Example, Copper Mine, DRC: During a site visit to a major copper mine in the Democratic Republic of the Congo (DRC), the security manager delineated the challenges he faced in coordinating with law enforcement agencies. Specific responsibilities, like safeguarding explosive deposits, were entrusted to the military, while tasks such as apprehending suspects in material theft cases required the collaboration of the mine’s (private) security forces with the official police force. This meant that the copper mine had to work with the government to ensure public security forces had accommodation for soldiers and a police station in reasonable proximity to the concession.

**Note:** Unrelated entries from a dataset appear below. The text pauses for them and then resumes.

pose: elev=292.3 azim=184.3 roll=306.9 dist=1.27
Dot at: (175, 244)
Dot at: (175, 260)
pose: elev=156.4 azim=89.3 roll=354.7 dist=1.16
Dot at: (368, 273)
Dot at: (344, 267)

Political stability and security landscapes vary not only from country to country but also from province to province. Labour laws, language considerations, the prevailing socioeconomic environment and shifting geopolitics are other important factors to consider. Despite all these differences and nuances, I believe that any company working with security providers should undertake the following measures in line with the Voluntary Principles for Security and Human Rights:
Step 1: Risk assessment
Conduct an accurate risk assessment. This is essential to develop security solutions that safeguard and balance the rights of local communities, personnel and assets. Risk assessments rely on the collection of data and information through thorough human rights risk assessments, stakeholder mapping, in-depth due diligence on the employment, vetting and training practices of a security provider and ongoing tracking of security incidents and local developments.
Step 2: Engaging in Industry Initiatives
Understand and align with industry best practices. Companies should actively participate in industry initiatives, such as the ICoCA and the Voluntary Principles for Security and Human Rights, to increase awareness of common risks, build capacity and continuously improve their approach to security.
Step 3: Develop engagement plans and risk strategies
Using the risk assessment, develop security arrangements that address the risks identified and have clear strategies to manage these. Security arrangements should be transparent and entail regular engagement with host governments, civil society and local communities to ensure that rightsholders’ needs are appropriately reflected.
In summary, I posit that preventing human rights violations by security guards is entirely feasible. The key lies in fostering a collective understanding among mining operators and other stakeholders, acknowledging the pivotal role security providers, both public and private, play. It is imperative that the intricacies of this issue are acknowledged and appreciated. Developing an effective security solution that upholds and respects the rights of all stakeholders demands pro-activity, careful planning and foresight.